All the communication turmoil leaves just one universal language – PowerPoint.

PPT

Bill Gates may go down in history for his riches and for eliminating malaria, but his real contribution will be the creation of PowerPoint as the universal language. It is even being used as a social medium.

Last time I checked Wikipedia’s definition, it said that “a universal language is a hypothetical, historical or mythical language said to be spoken and understood by all or most of the world’s population. … it may be the primary language of all speakers, or the only existing language; in others, it is a fluent secondary language used for communication between groups speaking different primary languages. Some mythological or religious traditions state that there was once a single universal language among all people, or shared by humans and supernatural beings; this is not supported by historical evidence.”
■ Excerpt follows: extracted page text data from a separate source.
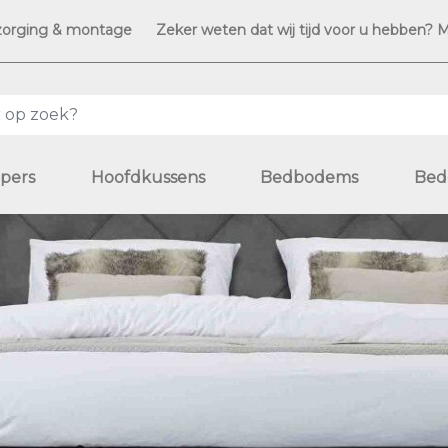
zorging & montage
Zeker weten dat wij tijd voor u hebben? 
pers
Hoofdkussens
Bedbodems
Bed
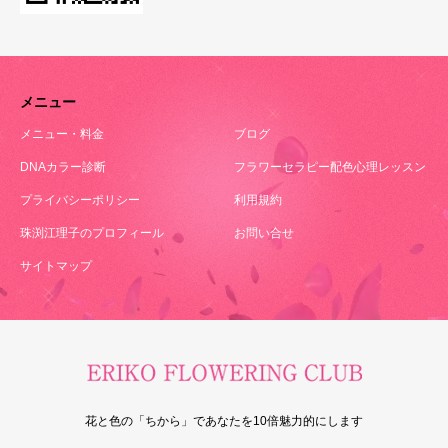
メニュー
メニュー・料金
ブログ
DNAカラー診断
フラワーセラピー配色心理レッスン
プライバシーポリシー
利用規約
珠渕江理子のプロフィール
お問い合せ
サイトマップ
花と色の「ちから」であなたを10倍魅力的にします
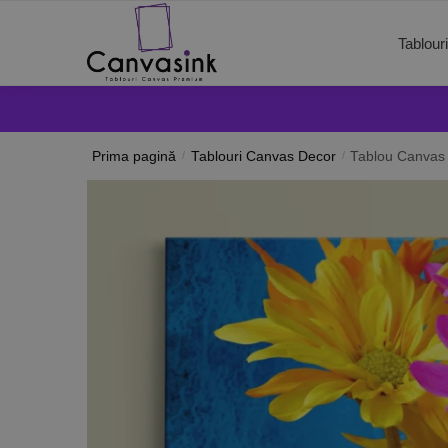
Tablour
Prima pagină
/
Tablouri Canvas Decor
/
Tablou Canvas 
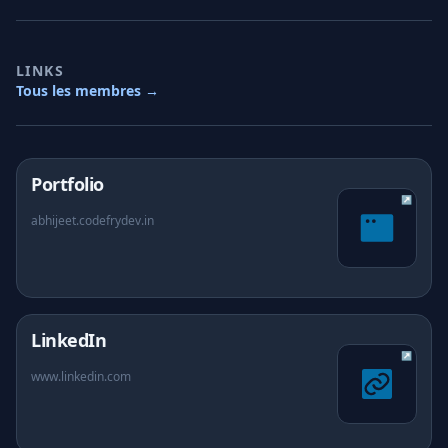
À propos
LINKS
Tous les membres →
FAQ
(s'ouvre dans un nouvel onglet)
Portfolio
↗
abhijeet.codefrydev.in
(s'ouvre dans un nouvel onglet)
LinkedIn
↗
www.linkedin.com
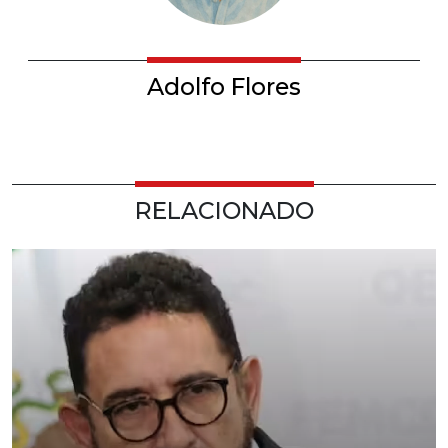
Adolfo Flores
RELACIONADO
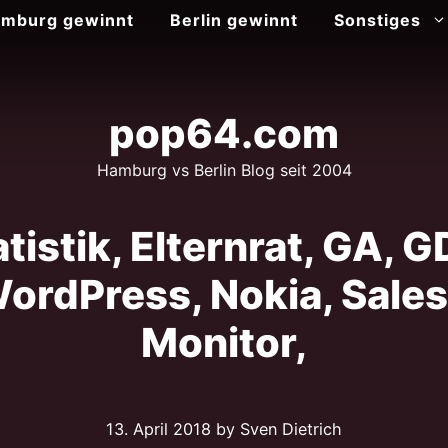
mburg gewinnt
Berlin gewinnt
Sonstiges
pop64.com
Hamburg vs Berlin Blog seit 2004
tistik, Elternrat, GA, 
WordPress, Nokia, Sale
Monitor,
13. April 2018
by Sven Dietrich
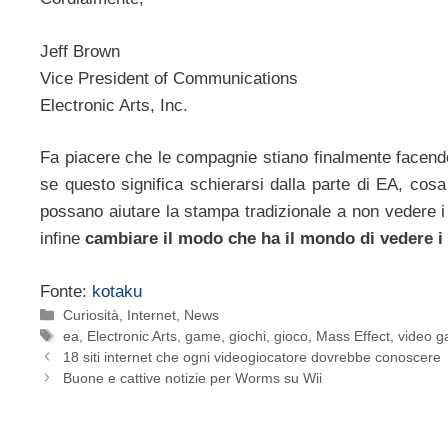
Jeff Brown
Vice President of Communications
Electronic Arts, Inc.
Fa piacere che le compagnie stiano finalmente facen
se questo significa schierarsi dalla parte di EA, cos
possano aiutare la stampa tradizionale a non vedere i
infine
cambiare il modo che ha il mondo di vedere i
Fonte:
kotaku
Categorie
Curiosità
,
Internet
,
News
Tag
ea
,
Electronic Arts
,
game
,
giochi
,
gioco
,
Mass Effect
,
video 
18 siti internet che ogni videogiocatore dovrebbe conoscere
Buone e cattive notizie per Worms su Wii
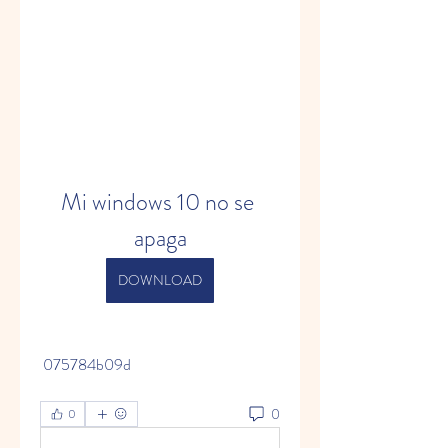
Mi windows 10 no se 
apaga
DOWNLOAD
 075784b09d
0
0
The historical evidence is now all around us.

  • We speak in headlines backed up by a few bullets.
  • Entire books, like Nuts, Bolts and Jolts, are written of just bullets.
  • My children use PowerPoint in their grammar school everyday.
  • Meetings will not start until the projector warms up to show the PowerPoint presentation.
  • The three letters PPT are as well known as FYI, and IBM, LOL.
  • The phrase “Next Steps” is now as welcome as “Free” or “This is Not A Bill.”
  • News organizations, like eWeek, are delivering their stories in slideshows.
  • Companies are being formed to distribute PowerPoint presentations they’re being used as social media.
  • I’m posing my argument in bullets right now.

One of Venrock’s portfolio companies – Slideshare is leading the charge in in this area. New forms and styles of PowerPoint presentations are appearing. People are using PowerPoint to tell stories – like our friend Henry. They are using Slideshare to share heavy files and publish them broadly through the Web.

Next Steps

The good news about PPT is that it is efficient. The bad news is that it is often not effective unless accompanied by a non-virtual person. As a communication tool, it needs to tell a story. That’s all. As the new universal language PowerPoint needs to tell a story. Telling a story in PPT is tricky since, unlike other languages, it does not stand alone when read. It is more like a graphic novel.

The most welcome header in most presentations are the pages that begin with “Summary” or “Conclusion”. It needn’t be the case. Nor should the phrase, “Death by Powerpoint” be one that needs no explanation. Like all languages, the secret is in communicating in it well, not just blabbing on.

One of my friend’s nineteen year old daughters just gave a Powerpoint presentation to her parents to make the case for why she should move in with her boyfriend. It was effective. If Powerpoint can help make that happen, it has indeed become the universal language.